▸ Assignment
Copy the rows word for word, starting at the beginning and going through the line that contains "raphical Bible timelines!". Leave the pictures out of your copy.
BEGIN Input records
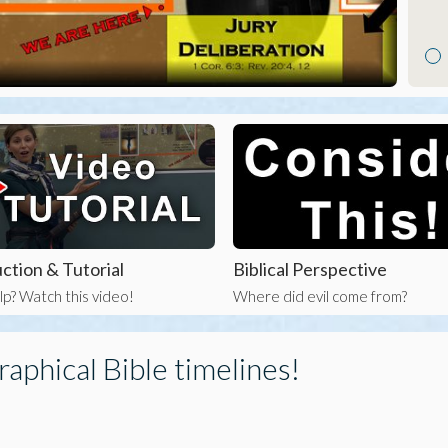
ction & Tutorial
Biblical Perspective
p? Watch this video!
Where did evil come from?
raphical Bible timelines!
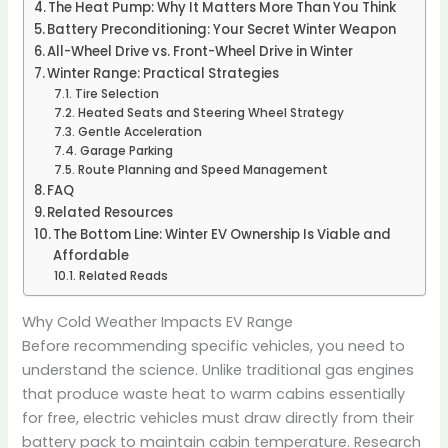
The Heat Pump: Why It Matters More Than You Think
Battery Preconditioning: Your Secret Winter Weapon
All-Wheel Drive vs. Front-Wheel Drive in Winter
Winter Range: Practical Strategies
Tire Selection
Heated Seats and Steering Wheel Strategy
Gentle Acceleration
Garage Parking
Route Planning and Speed Management
FAQ
Related Resources
The Bottom Line: Winter EV Ownership Is Viable and
Affordable
Related Reads
Why Cold Weather Impacts EV Range
Before recommending specific vehicles, you need to
understand the science. Unlike traditional gas engines
that produce waste heat to warm cabins essentially
for free, electric vehicles must draw directly from their
battery pack to maintain cabin temperature. Research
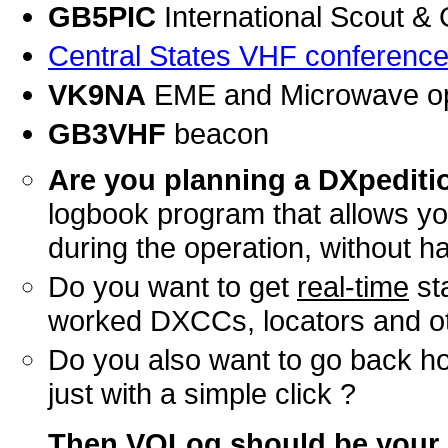
GB5PIC
International Scout &
Central States VHF conferenc
VK9NA
EME and Microwave op
GB3VHF
beacon
Are you planning a DXpedit
logbook program that allows y
during the operation, without h
Do you want to get
real-time
st
worked DXCCs, locators and o
Do you also want to go back 
just with a simple click ?
Then VQLog should be
your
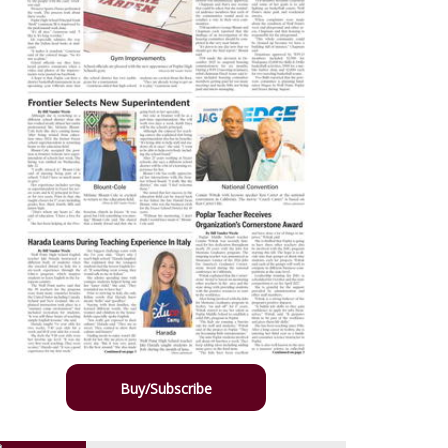
Buy/Subscribe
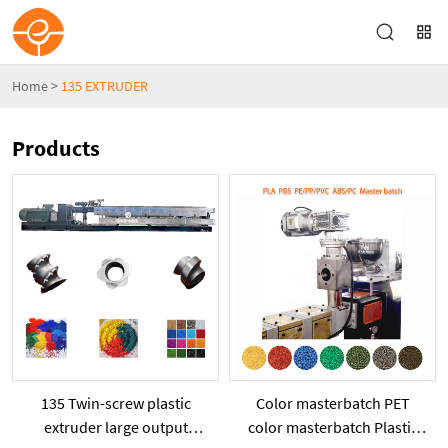
Home
>
135 EXTRUDER
Products
135 Twin-screw plastic
Color masterbatch PET
extruder large output
color masterbatch Plastic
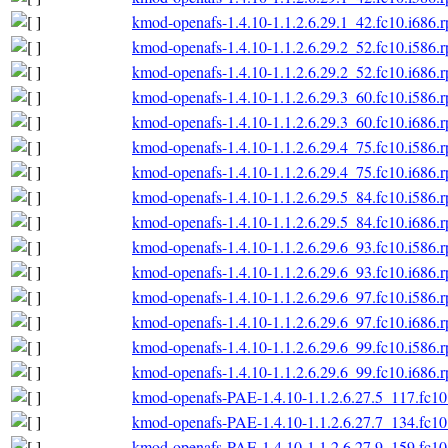
kmod-openafs-1.4.10-1.1.2.6.29.1_42.fc10.i686.
kmod-openafs-1.4.10-1.1.2.6.29.2_52.fc10.i586.
kmod-openafs-1.4.10-1.1.2.6.29.2_52.fc10.i686.
kmod-openafs-1.4.10-1.1.2.6.29.3_60.fc10.i586.
kmod-openafs-1.4.10-1.1.2.6.29.3_60.fc10.i686.
kmod-openafs-1.4.10-1.1.2.6.29.4_75.fc10.i586.
kmod-openafs-1.4.10-1.1.2.6.29.4_75.fc10.i686.
kmod-openafs-1.4.10-1.1.2.6.29.5_84.fc10.i586.
kmod-openafs-1.4.10-1.1.2.6.29.5_84.fc10.i686.
kmod-openafs-1.4.10-1.1.2.6.29.6_93.fc10.i586.
kmod-openafs-1.4.10-1.1.2.6.29.6_93.fc10.i686.
kmod-openafs-1.4.10-1.1.2.6.29.6_97.fc10.i586.
kmod-openafs-1.4.10-1.1.2.6.29.6_97.fc10.i686.
kmod-openafs-1.4.10-1.1.2.6.29.6_99.fc10.i586.
kmod-openafs-1.4.10-1.1.2.6.29.6_99.fc10.i686.
kmod-openafs-PAE-1.4.10-1.1.2.6.27.5_117.fc10
kmod-openafs-PAE-1.4.10-1.1.2.6.27.7_134.fc10
kmod-openafs-PAE-1.4.10-1.1.2.6.27.9_159.fc10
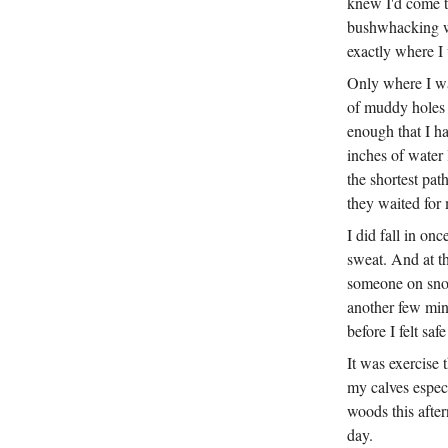
knew I'd come t
bushwhacking we
exactly where I
Only where I was
of muddy holes 
enough that I h
inches of water 
the shortest pat
they waited for 
I did fall in on
sweat. And at th
someone on snow
another few minu
before I felt safe
It was exercise 
my calves especi
woods this after
day.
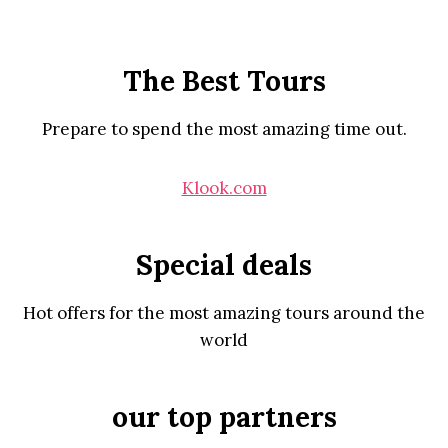
The Best Tours
Prepare to spend the most amazing time out.
Klook.com
Special deals
Hot offers for the most amazing tours around the
world
our top partners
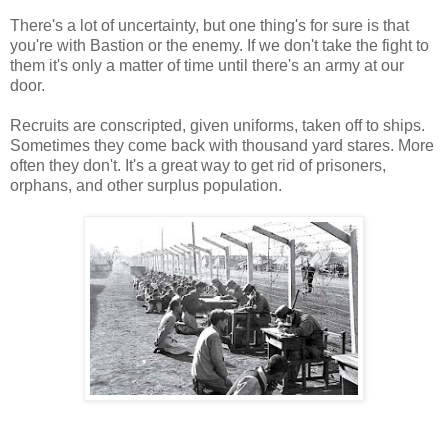
There's a lot of uncertainty, but one thing's for sure is that
you're with Bastion or the enemy. If we don't take the fight to
them it's only a matter of time until there's an army at our
door.
Recruits are conscripted, given uniforms, taken off to ships.
Sometimes they come back with thousand yard stares. More
often they don't. It's a great way to get rid of prisoners,
orphans, and other surplus population.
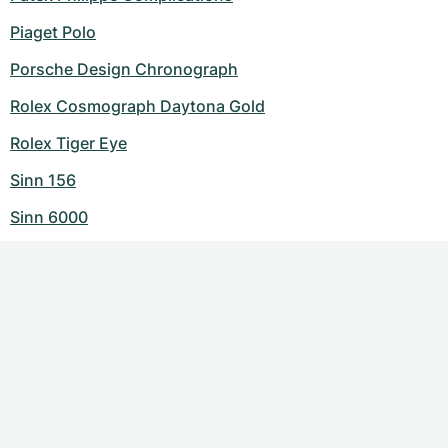
Piaget Polo
Porsche Design Chronograph
Rolex Cosmograph Daytona Gold
Rolex Tiger Eye
Sinn 156
Sinn 6000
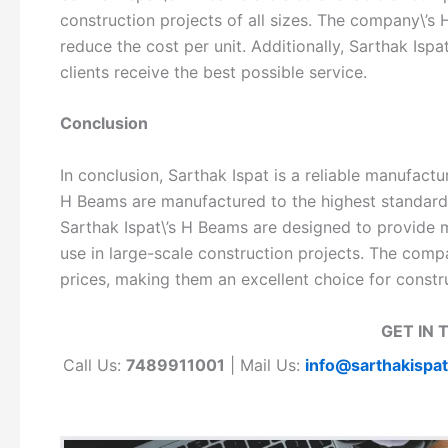
construction projects of all sizes. The company\’s 
reduce the cost per unit. Additionally, Sarthak Ispa
clients receive the best possible service.
Conclusion
In conclusion, Sarthak Ispat is a reliable manufact
H Beams are manufactured to the highest standards 
Sarthak Ispat\’s H Beams are designed to provide 
use in large-scale construction projects. The comp
prices, making them an excellent choice for constru
GET IN 
Call Us:
7489911001
| Mail Us:
info@sarthakispa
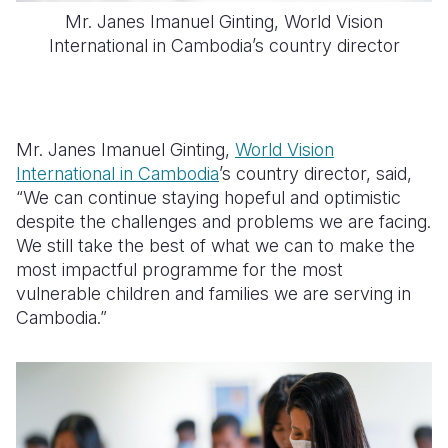
Mr. Janes Imanuel Ginting, World Vision
International in Cambodia’s country director
Mr. Janes Imanuel Ginting,
World Vision
International in Cambodia
’s country director, said,
“We can continue staying hopeful and optimistic
despite the challenges and problems we are facing.
We still take the best of what we can to make the
most impactful programme for the most
vulnerable children and families we are serving in
Cambodia.”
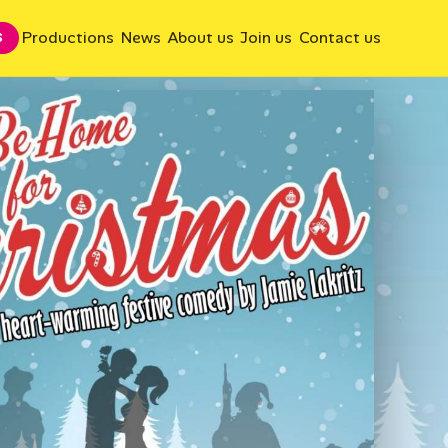
Productions
News
About us
Join us
Contact us
S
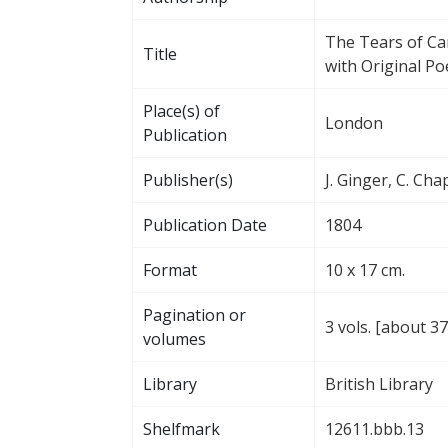
The Tears of Ca
Title
with Original Po
Place(s) of
London
Publication
Publisher(s)
J. Ginger, C. Cha
Publication Date
1804
Format
10 x 17 cm.
Pagination or
3 vols. [about 3
volumes
Library
British Library
Shelfmark
12611.bbb.13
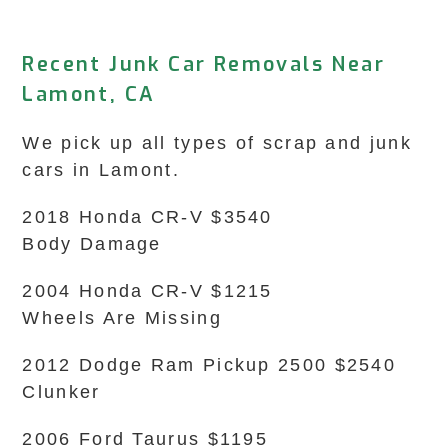
Recent Junk Car Removals Near
Lamont, CA
We pick up all types of scrap and junk
cars in Lamont.
2018 Honda CR-V $3540
Body Damage
2004 Honda CR-V $1215
Wheels Are Missing
2012 Dodge Ram Pickup 2500 $2540
Clunker
2006 Ford Taurus $1195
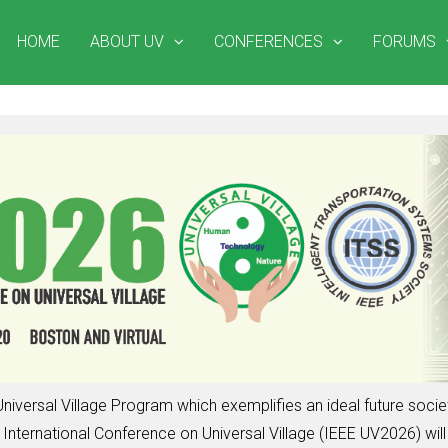
HOME
ABOUT UV
CONFERENCES
FORUMS
niversal Village Program which exemplifies an ideal future soc
nternational Conference on Universal Village (IEEE UV2026) will 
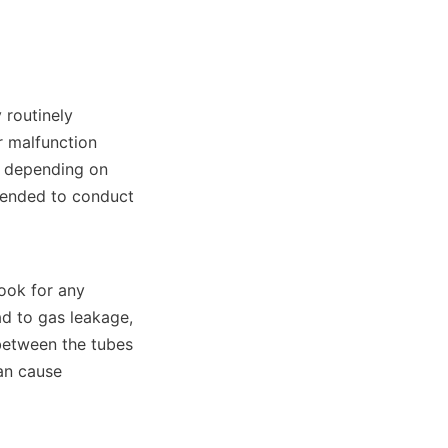
routinely 
 malfunction 
 depending on 
ended to conduct 
ook for any 
d to gas leakage, 
between the tubes 
an cause 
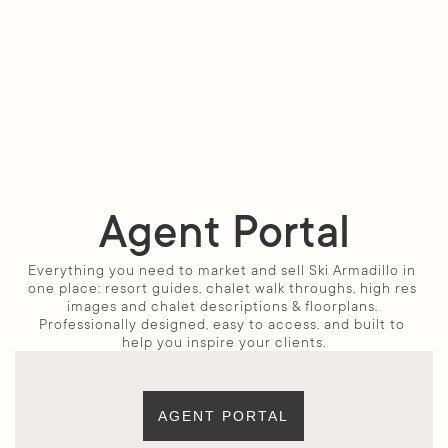
Agent Portal
Everything you need to market and sell Ski Armadillo in 
one place: resort guides, chalet walk throughs, high res 
images and chalet descriptions & floorplans. 
Professionally designed, easy to access, and built to 
help you inspire your clients.
AGENT PORTAL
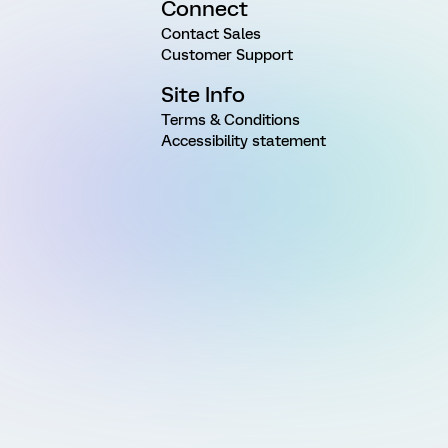
Connect
Contact Sales
Customer Support
Site Info
Terms & Conditions
Accessibility statement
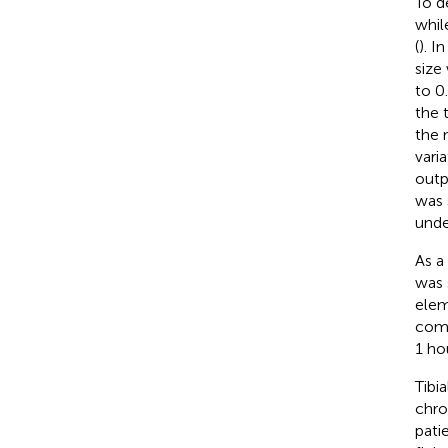
To d
whil
(
). I
size
to 0
the 
the 
vari
outp
was 
unde
As a
was 
elem
comp
1 ho
Tibi
chr
pati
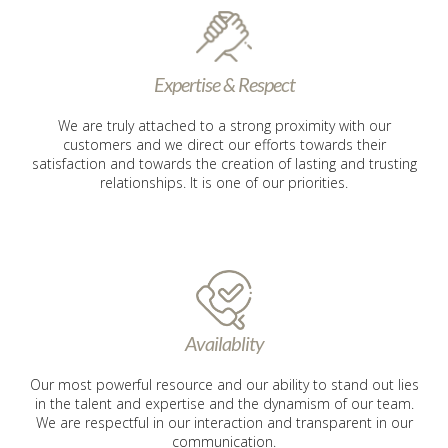
Expertise & Respect
We are truly attached to a strong proximity with our
customers and we direct our efforts towards their
satisfaction and towards the creation of lasting and trusting
relationships. It is one of our priorities.
Availablity
Our most powerful resource and our ability to stand out lies
in the talent and expertise and the dynamism of our team.
We are respectful in our interaction and transparent in our
communication.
END Input records
▸ Answer space
ction & Tutorial
Biblical Perspective
p? Watch this video!
Where did evil come from?
raphical Bible timelines!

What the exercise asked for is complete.